About this task – Below are some entries; report how many of their lines contain the word "down", giving nothing besides the number.

Provided records –
◇ ◇ ◇ ◇ ◇

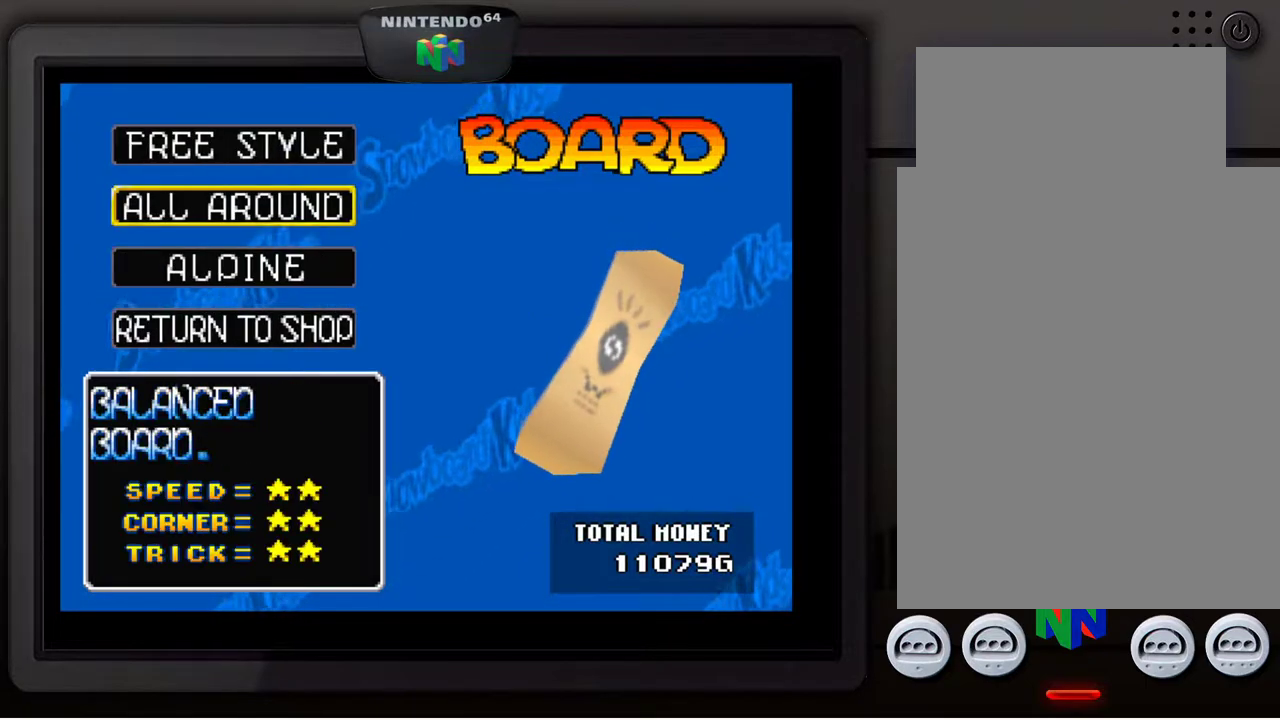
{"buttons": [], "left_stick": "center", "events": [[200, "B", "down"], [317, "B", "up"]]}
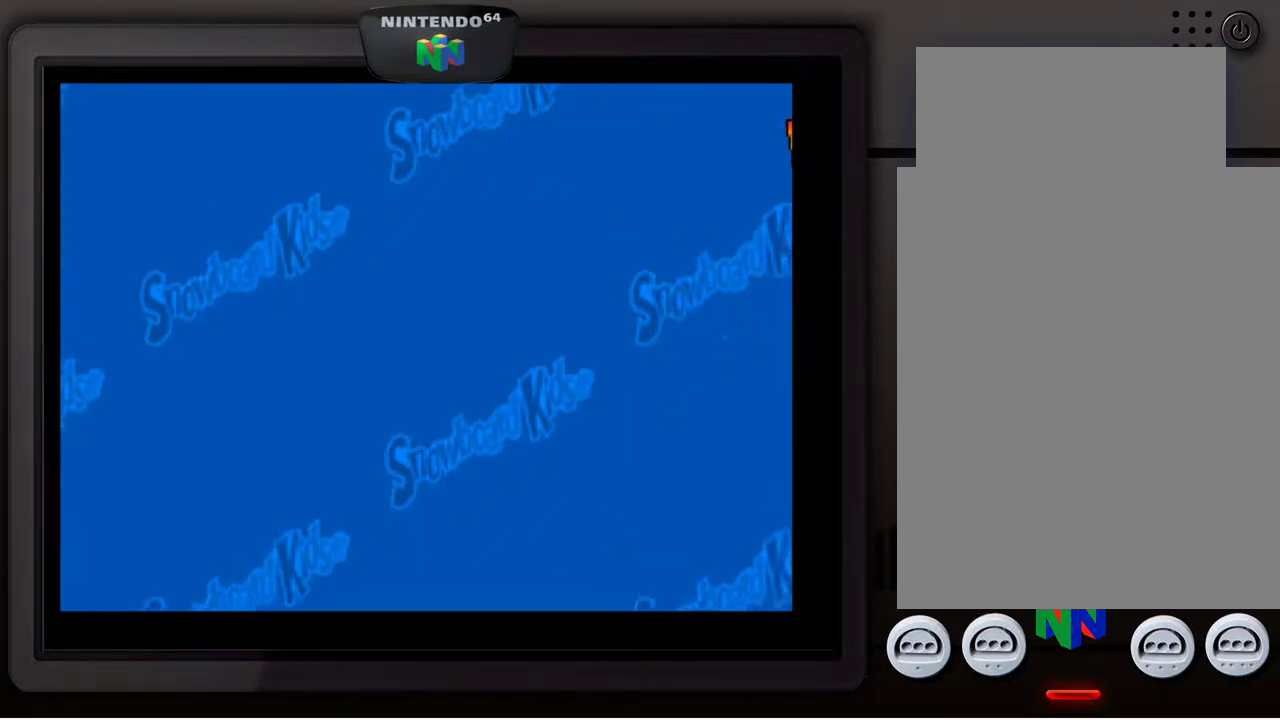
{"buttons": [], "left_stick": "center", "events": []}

◇ ◇ ◇ ◇ ◇

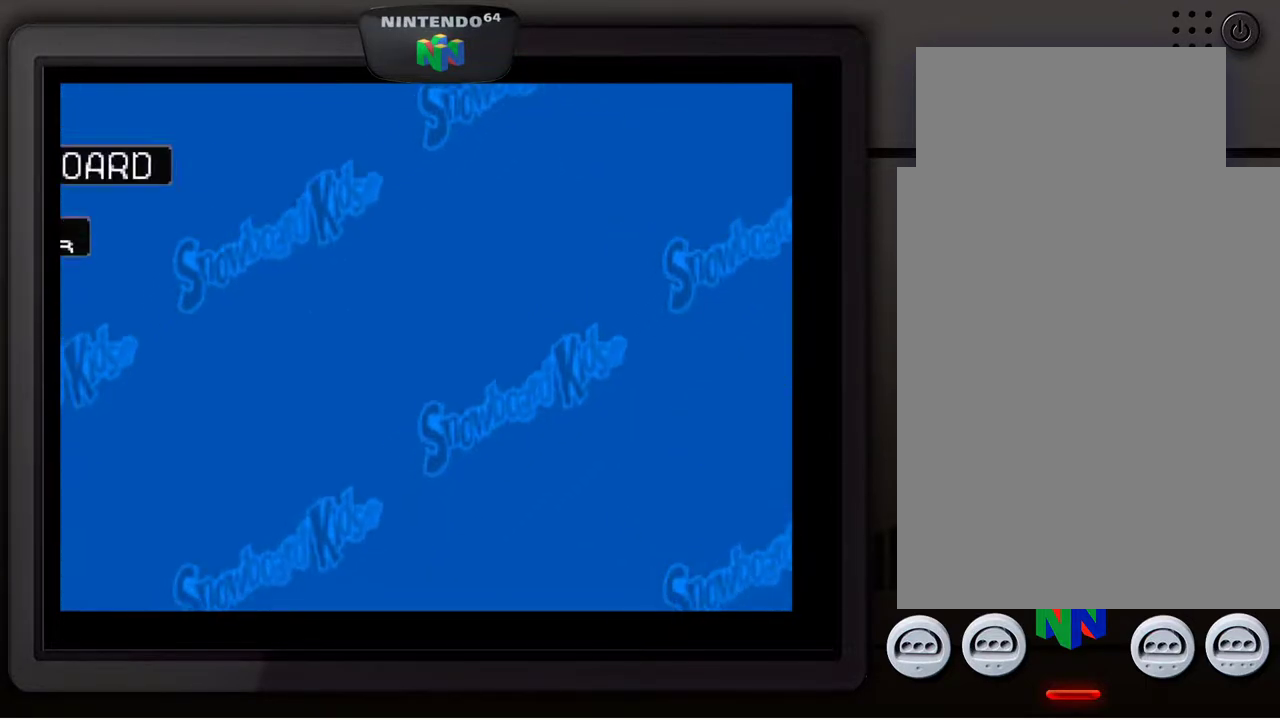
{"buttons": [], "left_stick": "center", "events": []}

◇ ◇ ◇ ◇ ◇

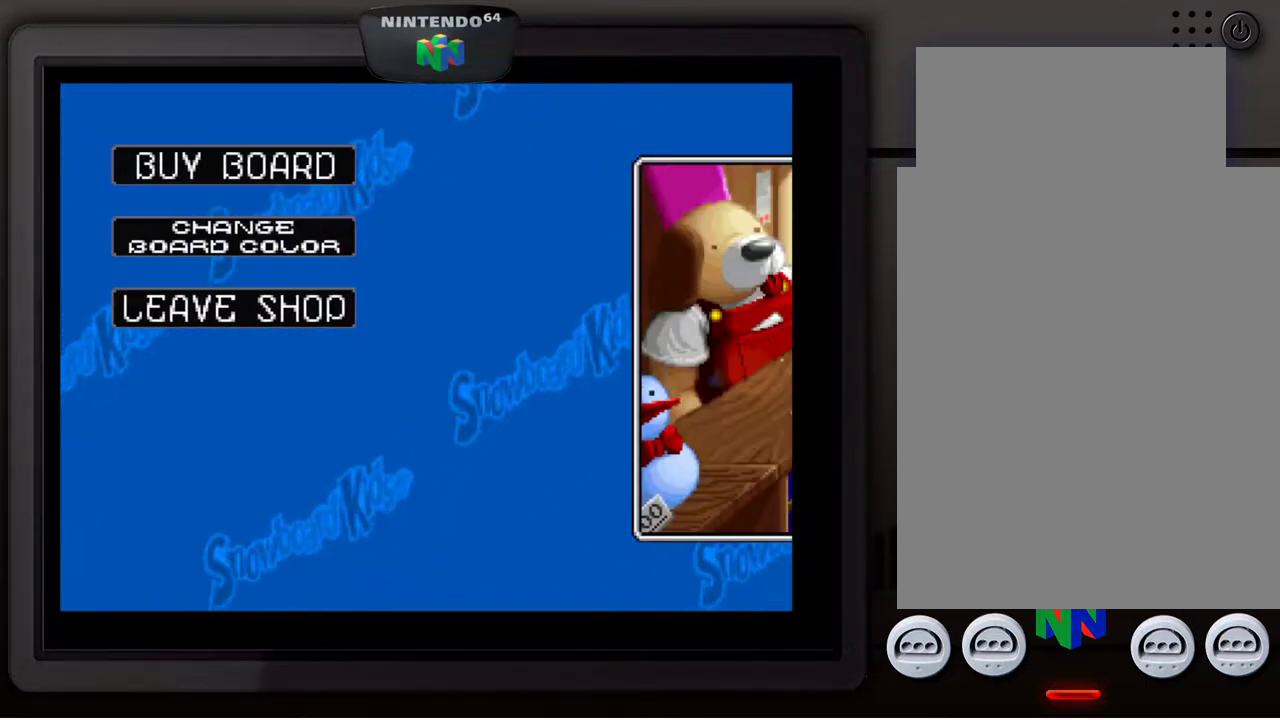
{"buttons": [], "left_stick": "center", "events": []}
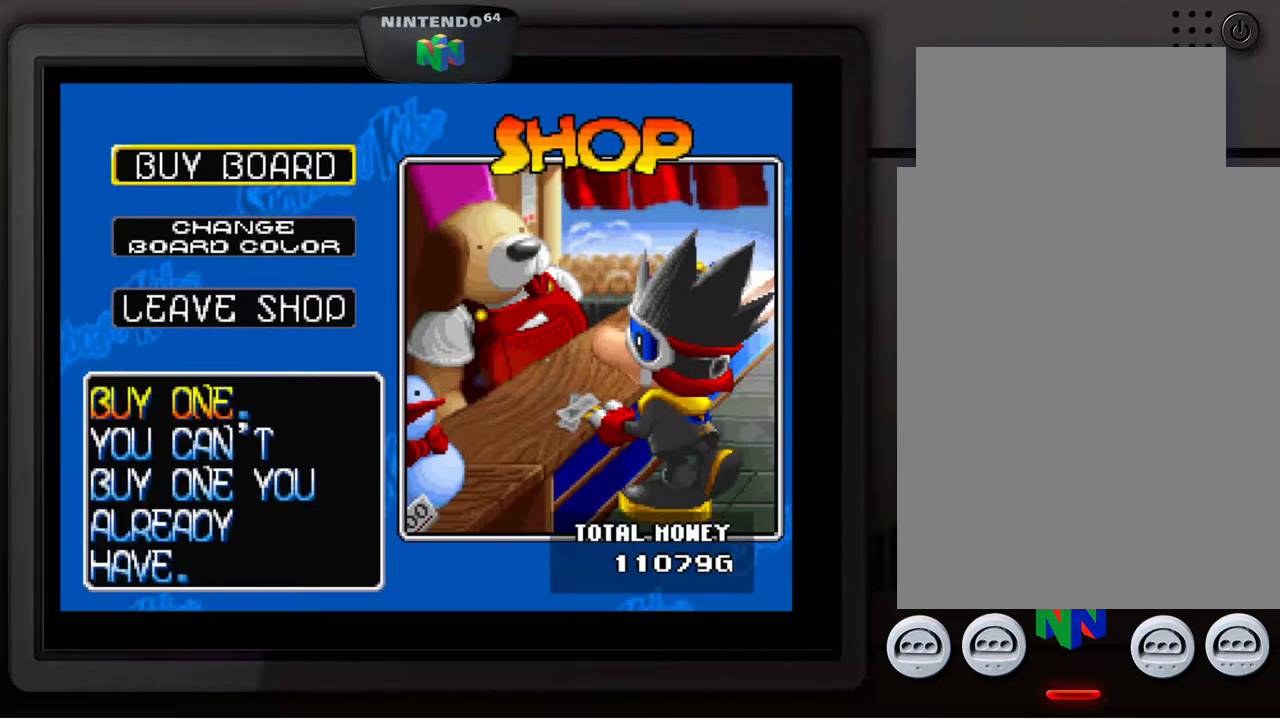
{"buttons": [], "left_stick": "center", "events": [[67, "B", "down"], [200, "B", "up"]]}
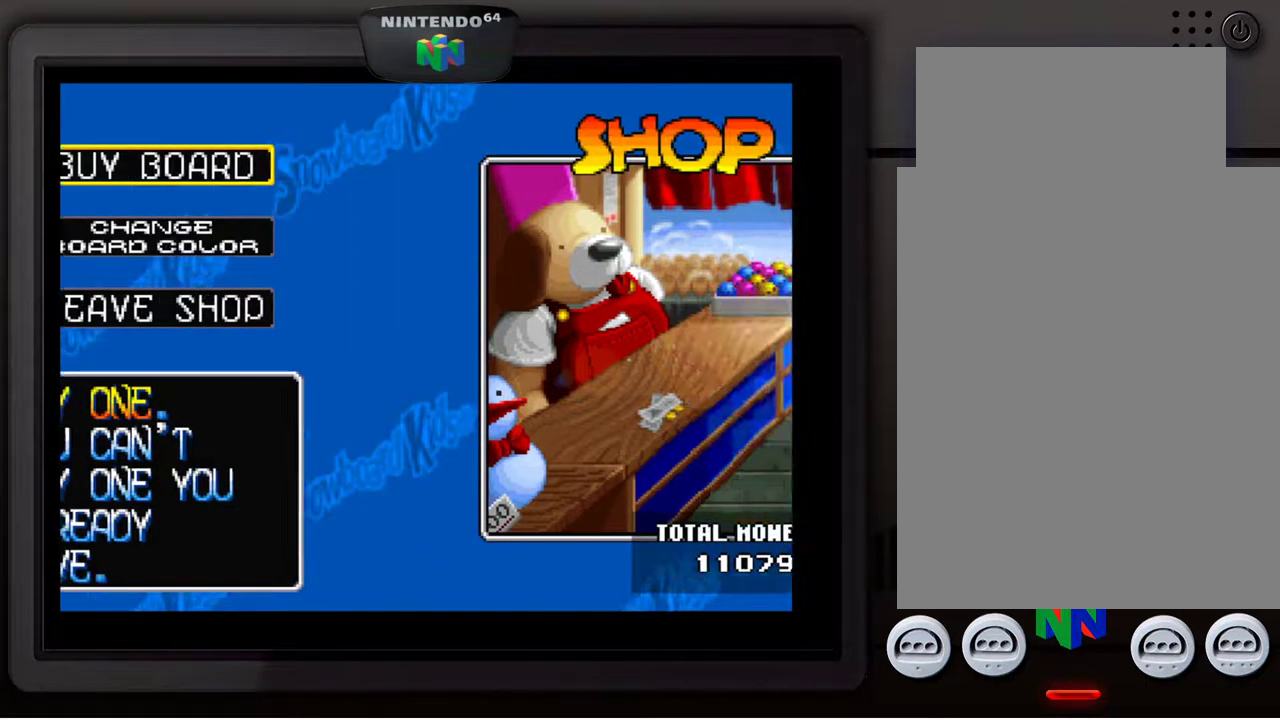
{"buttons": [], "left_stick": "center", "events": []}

◇ ◇ ◇ ◇ ◇

Written response – 2